Council accused of 'shilly-shallying'
Fife ‘closed to business’ says angry house builder Adam
Sandy Adam, chairman of Springfield Properties, expressed his anger, saying the application for 56 homes and commercial development had been with council planners for more than two and a half years.
Planning consent for the scheme at Ridgeway, Dalgety Bay was refused with no discussion despite the fact there were jobs at stake. A technology company has also left the area.
Mr Adam said: “It was a predetermined meeting. We are ready to provide inward investment to build affordable and private homes and a purpose built commercial building. At the moment our investment is not welcome. We think Fife is closed to business.
“The attitude of Fife Council flies in the face of Scottish Government policy. It’s about time it explained why it is blocking high quality jobs and affordable homes for Dalgety Bay.”
Fife Council refuted the claims and said it was hoping to arrange a meeting with representatives from Springfield.
Mr Adam said: “We are very dissatisfied with the whole process. The planning department have put barriers in our way from the start. The process has lacked continuity, with three different planners assigned to the case, and a tree preservation order being applied to the site half-way through the application.”
He said that initially planners criticised the urban design, so the company withdrew its original application and submitted a new one based on planning officials’ feedback.
Despite this the planners recommended refusal, saying loss of employment land would undermine Dalgety Bay as a sustainable mixed community.
“It is ironic that the council’s shilly-shallying has led to the loss of leading Scottish technology company, Exterity, from the site, who had outgrown the existing building,” said Mr Adam.
“The plans which have been refused include purpose built accommodation for Exterity and its growing workforce. This Scottish company provides high quality, skilled employment for 80 people. It has been forced to move from Ridgeway to alternate accommodation that will support their aim to double their workforce over the next five years.
“Our experience shows the council’s obsession with employment land is misplaced. We have had this site advertised for commercial use for five years and there has been very little demand. With a little vision this whole area could become home to hi-tech ‘clean’ employers, with homes for employees on the doorstep. Instead, over the last two and half years the site has become an eyesore.”
Exterity director Simon Ross added: “This decision is regrettable. Exterity believes strongly that the type of accommodation Springfield offered to build for us is in much demand and unless the council enables the building of such accommodation, high tech business such as Exterity will need to look further afield to enable their businesses to grow.”
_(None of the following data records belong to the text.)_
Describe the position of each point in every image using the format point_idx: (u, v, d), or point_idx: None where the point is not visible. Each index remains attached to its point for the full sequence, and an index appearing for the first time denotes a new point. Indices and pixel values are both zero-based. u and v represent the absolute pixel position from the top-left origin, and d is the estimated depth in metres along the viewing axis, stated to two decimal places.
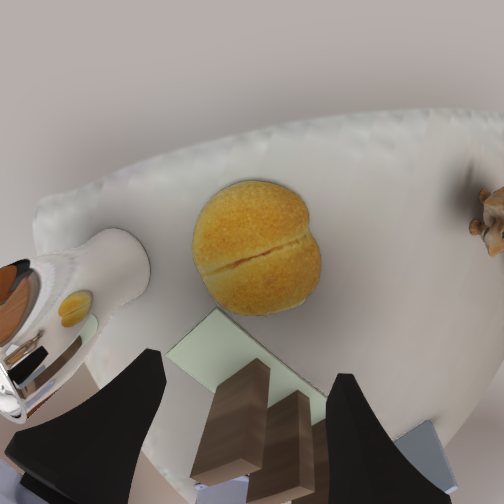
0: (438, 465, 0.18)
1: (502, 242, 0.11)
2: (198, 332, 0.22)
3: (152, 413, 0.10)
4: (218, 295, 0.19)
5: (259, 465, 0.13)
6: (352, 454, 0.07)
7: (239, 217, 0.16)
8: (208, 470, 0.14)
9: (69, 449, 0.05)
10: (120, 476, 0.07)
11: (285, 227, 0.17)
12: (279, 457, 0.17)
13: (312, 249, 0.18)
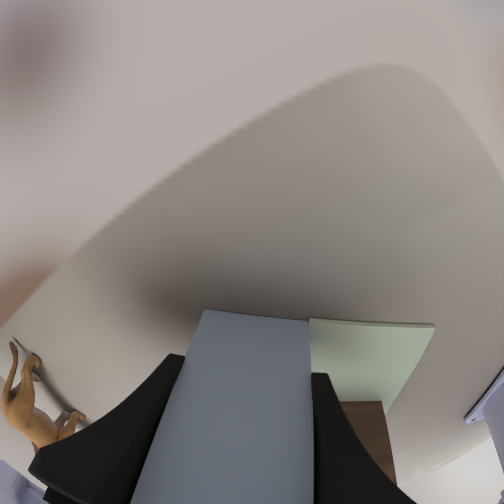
0: None
1: None
2: None
3: None
4: None
5: None
6: (320, 455, 0.07)
7: None
8: None
9: (101, 464, 0.05)
10: None
11: None
12: None
13: None
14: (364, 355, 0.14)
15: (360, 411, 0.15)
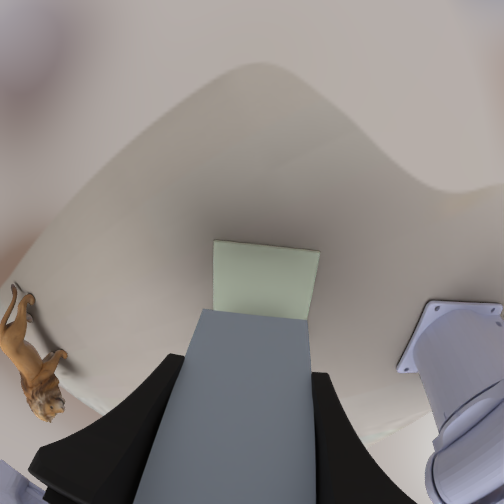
0: None
1: (56, 412, 0.23)
2: None
3: None
4: None
5: None
6: (320, 455, 0.07)
7: None
8: None
9: (101, 463, 0.05)
10: None
11: None
12: None
13: None
14: (261, 273, 0.20)
15: None
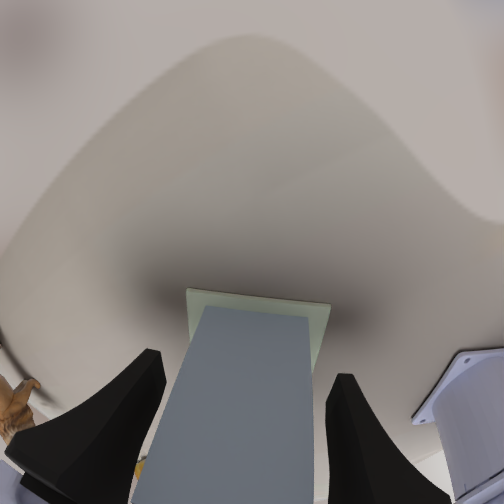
0: None
1: None
2: None
3: (152, 413, 0.10)
4: None
5: None
6: (352, 454, 0.07)
7: None
8: None
9: (69, 449, 0.05)
10: (120, 476, 0.07)
11: None
12: None
13: (140, 470, 0.25)
14: None
15: None
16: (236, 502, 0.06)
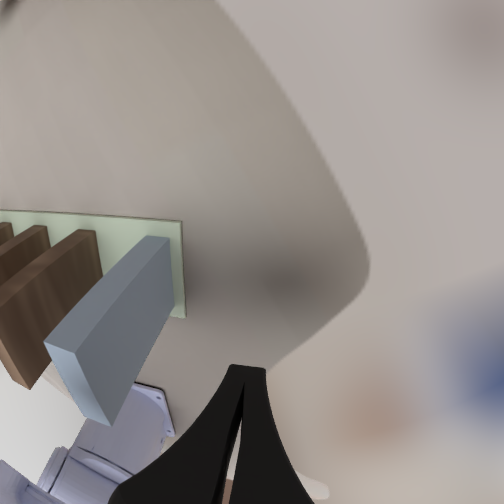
0: None
1: None
2: None
3: (237, 430, 0.10)
4: None
5: None
6: None
7: None
8: None
9: (196, 493, 0.05)
10: (219, 502, 0.07)
11: None
12: None
13: None
14: None
15: (97, 280, 0.18)
16: (105, 387, 0.10)
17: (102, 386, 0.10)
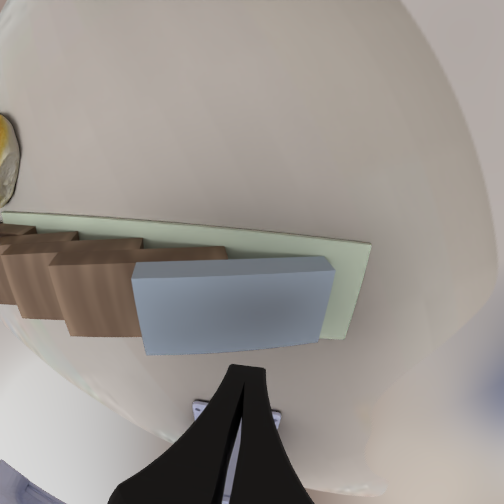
0: None
1: None
2: None
3: (237, 430, 0.10)
4: None
5: None
6: None
7: None
8: None
9: (196, 493, 0.05)
10: (219, 502, 0.07)
11: None
12: None
13: None
14: None
15: None
16: (155, 326, 0.14)
17: (151, 322, 0.14)
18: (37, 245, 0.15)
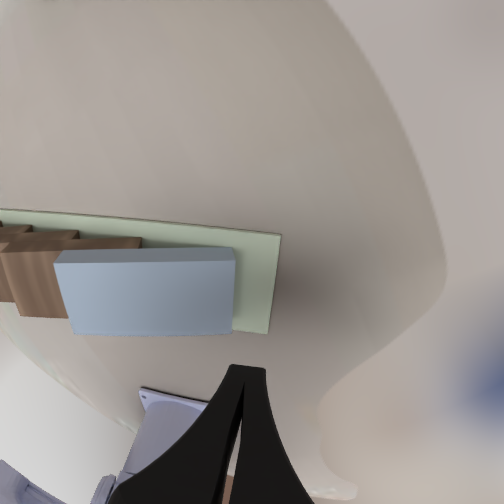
0: None
1: None
2: None
3: (237, 430, 0.10)
4: None
5: None
6: None
7: None
8: None
9: (196, 493, 0.05)
10: (219, 502, 0.07)
11: None
12: None
13: None
14: (240, 284, 0.17)
15: None
16: (77, 307, 0.14)
17: (73, 303, 0.14)
18: None
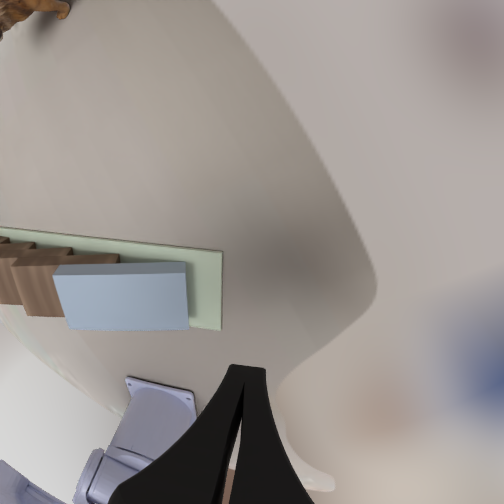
0: None
1: None
2: None
3: (237, 430, 0.10)
4: None
5: None
6: None
7: None
8: None
9: (196, 493, 0.05)
10: (219, 502, 0.07)
11: None
12: None
13: None
14: (194, 290, 0.22)
15: None
16: (71, 308, 0.19)
17: (68, 305, 0.18)
18: (7, 252, 0.19)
Springfield plans to refer the case to Scotland’s chief planner as an example of local authorities putting barriers in the way of development at the cost of jobs, new homes and economic growth.
Mr Adam concluded: “We will be writing to Social Justice Secretary Alex Neil to highlight this case as part of the Scottish Government’s independent review of the Scottish planning system.”
Kevin Treadwell, lead officer, development management at Fife Council, said: “Fife Council is certainly open for business. The planning service is committed to working with developers to ensure that Fife’s towns, villages and countryside are developed in the best possible way to meet the needs of businesses, communities and local people.
Fife Council is keen to work with Springfield Properties, and Robin Presswood, our head of economy, planning and employability services, has asked to meet with representatives.
“A planning application by Springfield Properties for a commercial unit and 56 houses was refused by the West Planning Committee yesterday afternoon after councillors and officers took all relevant factors into account, and found that the proposed development failed to satisfy policies. The committee decided, ultimately, that this was not the right development for the site.
“Council officers made it clear to the applicant at a very early stage that the proposal was contrary to the development plan, and continued to express concerns during the application’s assessment. Concerns include loss of employment land, potential impacts on neighbouring businesses and the quality of the housing environment in such close proximity to an industrial estate.
“After visiting the site and full consideration of the application, including assessment of local housing need, the West Planning Committee supported the Officers’ view that there was a need to protect business land from being lost to other forms of development, particularly because of the shortage of business land in this area.”